§ **INSTRUCTIONS TO FOLLOW**:
Show every line from the data below that includes "Trie".

Records from a data collection
★ ★ ★ ★

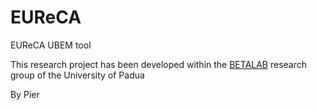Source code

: # EUReCA
EUReCA UBEM tool 

This research project has been developed within the [BETALAB](https://research.dii.unipd.it/betalab/) research group of the University of Padua

By Pier
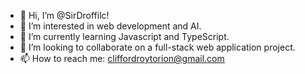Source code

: - 👋 Hi, I’m @SirDroffilc!
- 👀 I’m interested in web development and AI. 
- 🌱 I’m currently learning Javascript and TypeScript.
- 💞️ I’m looking to collaborate on a full-stack web application project.
- 📫 How to reach me: cliffordroytorion@gmail.com

<!---
SirDroffilc/SirDroffilc is a ✨ special ✨ repository because its `README.md` (this file) appears on your GitHub profile.
You can click the Preview link to take a look at your changes.
--->
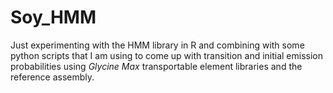 # Soy_HMM

Just experimenting with the HMM library in R and combining with some python scripts that I am using to come up with transition and initial emission probabilities using *Glycine Max* transportable element libraries and the reference assembly. 
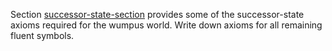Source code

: 

Section <a class="sectionRef" id="sectionref" title="" href="#">successor-state-section</a>
provides some of the successor-state axioms required for the wumpus
world. Write down axioms for all remaining fluent symbols.
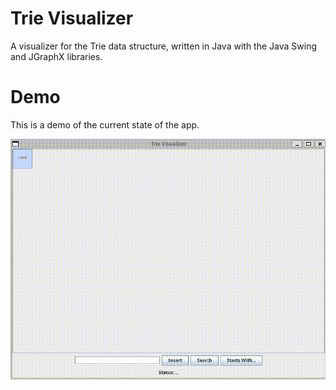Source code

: # Trie Visualizer
A visualizer for the Trie data structure, written in Java with the Java Swing and JGraphX libraries.

# Demo
This is a demo of the current state of the app.

![demo gif](./assets/demo.gif)
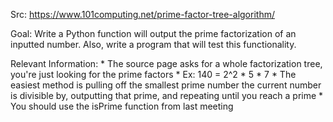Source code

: Src: https://www.101computing.net/prime-factor-tree-algorithm/

Goal: Write a Python function will output the prime factorization of an inputted number.
    Also, write a program that will test this functionality.

Relevant Information:
    * The source page asks for a whole factorization tree, you're just looking for the
      prime factors
    * Ex: 140 = 2^2 * 5 * 7
    * The easiest method is pulling off the smallest prime number the current number is
      divisible by, outputting that prime, and repeating until you reach a prime
    * You should use the isPrime function from last meeting
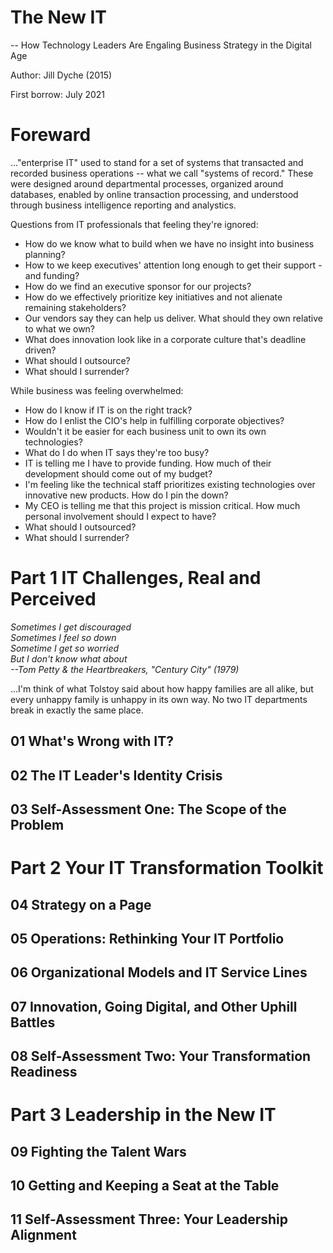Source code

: # The New IT

-- How Technology Leaders Are Engaling Business Strategy in the Digital Age

Author: Jill Dyche (2015)

First borrow: July 2021

# Foreward

..."enterprise IT" used to stand for a set of systems that transacted and recorded business operations -- what we call "systems of record." These were designed around departmental processes, organized around databases, enabled by online transaction processing, and understood through business intelligence reporting and analystics.

Questions from IT professionals that feeling they're ignored:

- How do we know what to build when we have no insight into business planning?
- How to we keep executives' attention long enough to get their support - and funding?
- How do we find an executive sponsor for our projects?
- How do we effectively prioritize key initiatives and not alienate remaining stakeholders?
- Our vendors say they can help us deliver. What should they own relative to what we own?
- What does innovation look like in a corporate culture that's deadline driven?
- What should I outsource?
- What should I surrender?

While business was feeling overwhelmed:

- How do I know if IT is on the right track?
- How do I enlist the CIO's help in fulfilling corporate objectives?
- Wouldn't it be easier for each business unit to own its own technologies?
- What do I do when IT says they're too busy?
- IT is telling me I have to provide funding. How much of their development should come out of my budget?
- I'm feeling like the technical staff prioritizes existing technologies over innovative new products. How do I pin the down?
- My CEO is telling me that this project is mission critical. How much personal involvement should I expect to have?
- What should I outsourced?
- What should I surrender?

# Part 1 IT Challenges, Real and Perceived

_Sometimes I get discouraged<br>Sometimes I feel so down<br>Sometime I get so worried<br>But I don't know what about<br>--Tom Petty & the Heartbreakers, "Century City" (1979)_

...I'm think of what Tolstoy said about how happy families are all alike, but every unhappy family is unhappy in its own way. No two IT departments break in exactly the same place.



## 01 What's Wrong with IT?

## 02 The IT Leader's Identity Crisis

## 03 Self-Assessment One: The Scope of the Problem

# Part 2 Your IT Transformation Toolkit

## 04 Strategy on a Page

## 05 Operations: Rethinking Your IT Portfolio

## 06 Organizational Models and IT Service Lines

## 07 Innovation, Going Digital, and Other Uphill Battles

## 08 Self-Assessment Two: Your Transformation Readiness

# Part 3 Leadership in the New IT

## 09 Fighting the Talent Wars

## 10 Getting and Keeping a Seat at the Table

## 11 Self-Assessment Three: Your Leadership Alignment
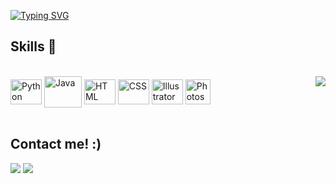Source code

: 
[![Typing SVG](https://readme-typing-svg.herokuapp.com?font=Roboto&weight=500&size=23&duration=5001&pause=1000&center=falso&vCenter=falso&repeat=verdadeiro&width=435&lines=Greetings!+Welcome+to+my+Github.;Jefferson+Souza%2C+A.K.A+Nanan.;I'm+a+technology+student;+and+graphic+design+enthusiast.+%E2%9C%8C)](https://git.io/typing-svg)


  
## Skills 🎯
  
<div style="display: inline_block"><br>
  
  <img align="center" alt="Python" height="40" width="50" src="https://icongr.am/devicon/python-plain.svg?size=128&color=ffffff"/>
  
  <img align="center" alt="Java" height="50" width="60" src="https://icongr.am/devicon/java-plain.svg?size=128&color=ffffff" />

<img align="center" alt="HTML" height="40" width="50" src= "https://icongr.am/devicon/html5-plain.svg?size=128&color=ffffff"/>

 <img align="center" alt="CSS" height="40" width="50" src="https://icongr.am/devicon/css3-plain.svg?size=128&color=ffffff"/>

   <img align="center" alt="Illustrator" height="40" width="50"  src="https://icongr.am/devicon/illustrator-plain.svg?size=128&color=ffffff" />
   
 
   <img align="center" alt="Photoshop" height="40" widht="50" src="https://icongr.am/devicon/photoshop-plain.svg?size=128&color=ffffff" />
 
  
  
  <img align="right" src=" ![giphy](https://github.com/NaNaN64/Read.me/assets/112595708/c94eb1dd-b7bd-4caf-8f35-2f63d5d22d14)">
  
</div>


<br>
 
## Contact me! :)
 
<div> 
  <a href = "mailto:Jeffersonfeitosa64@gmail.com"><img src="https://img.shields.io/badge/Gmail-D14836?style=for-the-badge&logo=gmail&logoColor=white" target="_blank"></a>
  <a href="https://www.linkedin.com/in/jefferson-feitosa-5aa974255" target="_blank"><img src="https://img.shields.io/badge/-LinkedIn-%230077B5?style=for-the-badge&logo=linkedin&logoColor=white" target="_blank"></a> 

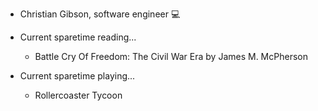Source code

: - Christian Gibson, software engineer 💻
   
                    
 - Current sparetime reading...
     - Battle Cry Of Freedom: The Civil War Era by James M. McPherson

- Current sparetime playing...
     - Rollercoaster Tycoon 

<!---
Christian-Gibson/Christian-Gibson is a ✨ special ✨ repository because its `README.md` (this file) appears on your GitHub profile.
You can click the Preview link to take a look at your changes.
--->
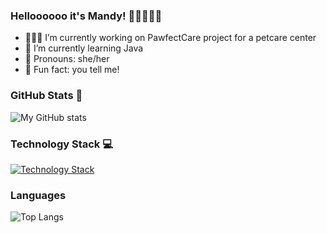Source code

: ### Helloooooo it's Mandy! 👩🏻‍🦳🐺🌔


- 👩🏻‍💻 I’m currently working on PawfectCare project for a petcare center
- 🌱 I’m currently learning Java
- 🌸 Pronouns: she/her
- 🌚 Fun fact: you tell me!

### GitHub Stats 👀
![My GitHub stats](https://github-readme-stats.vercel.app/api?username=amandi-udawatta&show_icons=true&theme=dark)

### Technology Stack 💻
[![Technology Stack](https://skillicons.dev/icons?i=html,css,js,python,c,php,react,expressjs,nodejs,mysql,mongodb,r,octave,figma)](https://skillicons.dev)

### Languages
![Top Langs](https://github-readme-stats.vercel.app/api/top-langs/?username=amandi-udawatta&layout=compact)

★ ★ ★ ★

§ **RESULT OF THIS EXERCISE**:
: # Trie Visualizer
A visualizer for the Trie data structure, written in Java with the Java Swing and JGraphX libraries.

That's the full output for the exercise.